For years newspapers have been wondering how they can stay ahead of the 24-hour news cycle curve that the internet created. Today newspapers are out of date by the time they arrive in a reader's hands. By printing at point of sale from a networked device, the content is live and updated until the very moment a customer purchases it.

Subscribing customers could be issued "smart swipe" (or RFID) cards that tell print-on-demand devices exactly which material to spit out. If you wanted to make a change to your daily read, you could update it online like your Netflix queue or your DVR program.

By synching with your RSS, reader the device could recognize which blogs you've already read in the day, and save paper by not printing duplicate information. Or, alternately, it could print out the comment threads those blogs generate during the day for your evening review.

...It sounds like a lot of wasted paper, though, doesn't it, printing out all those articles that you normally would just read on the screen? But consider in comparison the amount of unsold daily newspapers generated every day. By only printing the material consumers need we cut out an astounding quantity of unsold waste.

Printing on demand at the point of sale has other benefits. Costs to publishers are reduced even further by cutting out expensive shipping from the equation. Fewer trucks on the road means lower fuel emissions, something everyone can benefit from even if they never touch one of these devices.

By observing the content customers are purchasing and printing, advertisers can better tailor their messaging. If you're reading a host of content for new mothers, there's no sense in serving up ads for denture fixative. This level of demographic readership knowledge is the holy grail of print advertising. Couple real-time customer information with a google-esque pay-per-ad-served sales model and you've just re-engineered the newspaper business model into a streamlined modern engine.

This revolution need not be limited to the daily rags, magazines, comic books, trade publications could all benefit from this technology. Imagine the ability to purchase academic journals, which are traditionally only available by expensive subscription, for sale on any street corner at a fraction of the current price.

Complaining that internet technology is killing the publishing medium is like starving to death in a car because you didn't know how to turn the key and drive to the store.
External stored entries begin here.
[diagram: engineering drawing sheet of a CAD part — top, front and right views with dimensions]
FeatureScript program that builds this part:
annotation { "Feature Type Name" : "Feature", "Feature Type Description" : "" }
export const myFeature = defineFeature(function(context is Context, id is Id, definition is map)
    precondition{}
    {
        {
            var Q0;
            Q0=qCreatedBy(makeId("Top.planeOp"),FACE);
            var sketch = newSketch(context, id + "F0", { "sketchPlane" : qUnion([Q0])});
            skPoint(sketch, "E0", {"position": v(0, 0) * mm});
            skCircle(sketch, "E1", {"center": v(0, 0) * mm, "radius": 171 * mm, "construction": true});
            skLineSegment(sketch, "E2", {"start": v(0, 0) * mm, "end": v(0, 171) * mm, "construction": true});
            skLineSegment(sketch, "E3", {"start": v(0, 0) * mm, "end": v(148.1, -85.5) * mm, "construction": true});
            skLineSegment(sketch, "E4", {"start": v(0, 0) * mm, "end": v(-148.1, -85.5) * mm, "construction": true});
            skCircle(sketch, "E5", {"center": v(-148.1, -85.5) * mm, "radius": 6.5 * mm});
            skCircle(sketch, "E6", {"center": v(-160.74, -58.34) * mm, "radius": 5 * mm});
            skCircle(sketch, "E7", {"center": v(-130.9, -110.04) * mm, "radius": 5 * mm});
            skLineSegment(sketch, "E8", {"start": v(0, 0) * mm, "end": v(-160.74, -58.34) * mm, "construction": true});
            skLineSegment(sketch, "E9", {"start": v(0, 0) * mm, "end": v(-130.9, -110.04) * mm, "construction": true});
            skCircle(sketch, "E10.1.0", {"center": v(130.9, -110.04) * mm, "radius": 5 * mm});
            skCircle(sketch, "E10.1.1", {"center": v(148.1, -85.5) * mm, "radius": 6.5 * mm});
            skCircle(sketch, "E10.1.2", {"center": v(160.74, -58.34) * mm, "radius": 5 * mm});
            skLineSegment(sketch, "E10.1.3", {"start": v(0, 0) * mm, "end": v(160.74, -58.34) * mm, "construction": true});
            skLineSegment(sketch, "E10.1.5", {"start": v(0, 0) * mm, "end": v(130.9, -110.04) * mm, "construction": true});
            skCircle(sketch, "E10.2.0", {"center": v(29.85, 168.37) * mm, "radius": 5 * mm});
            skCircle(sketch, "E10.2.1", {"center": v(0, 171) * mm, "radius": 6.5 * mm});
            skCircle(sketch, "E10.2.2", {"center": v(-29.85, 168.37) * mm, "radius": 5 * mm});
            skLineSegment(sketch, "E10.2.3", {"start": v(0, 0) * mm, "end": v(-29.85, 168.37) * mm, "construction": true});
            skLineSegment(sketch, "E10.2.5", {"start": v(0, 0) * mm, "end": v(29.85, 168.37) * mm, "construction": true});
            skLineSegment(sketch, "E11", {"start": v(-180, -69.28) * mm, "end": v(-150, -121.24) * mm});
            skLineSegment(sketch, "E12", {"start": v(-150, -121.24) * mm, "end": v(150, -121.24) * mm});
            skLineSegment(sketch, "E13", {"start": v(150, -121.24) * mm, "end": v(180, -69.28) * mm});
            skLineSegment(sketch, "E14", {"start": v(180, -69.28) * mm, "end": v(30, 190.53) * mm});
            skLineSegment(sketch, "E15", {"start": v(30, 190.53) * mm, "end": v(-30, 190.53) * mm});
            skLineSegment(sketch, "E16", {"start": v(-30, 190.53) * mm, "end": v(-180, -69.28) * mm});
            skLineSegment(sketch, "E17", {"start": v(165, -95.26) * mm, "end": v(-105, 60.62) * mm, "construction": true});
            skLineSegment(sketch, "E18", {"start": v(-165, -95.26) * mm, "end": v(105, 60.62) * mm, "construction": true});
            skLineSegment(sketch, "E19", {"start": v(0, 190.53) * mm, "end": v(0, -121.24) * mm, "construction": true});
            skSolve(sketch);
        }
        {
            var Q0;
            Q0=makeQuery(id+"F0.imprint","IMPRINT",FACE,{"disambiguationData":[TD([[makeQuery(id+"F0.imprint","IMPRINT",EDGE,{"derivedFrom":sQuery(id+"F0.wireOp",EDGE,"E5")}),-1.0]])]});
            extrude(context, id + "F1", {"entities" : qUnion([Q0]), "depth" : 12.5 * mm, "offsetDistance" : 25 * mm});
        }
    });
You have to leverage every tool available to you (and maybe invent some new ones) to stay ahead in the consumer market. Look at the things that aren't working, and figure out what good you CAN get out of them and what must be changed to make them work.

The only thing that beats "free" in the rock, paper, scissors game of capitalism is "convenient," and "convenient" is about the only thing the Espresso book machine has going for it right now. As it stands right now, the Espresso is not the device that can save print media, but it may be prophet for a better time coming. And after a few years of development, who knows?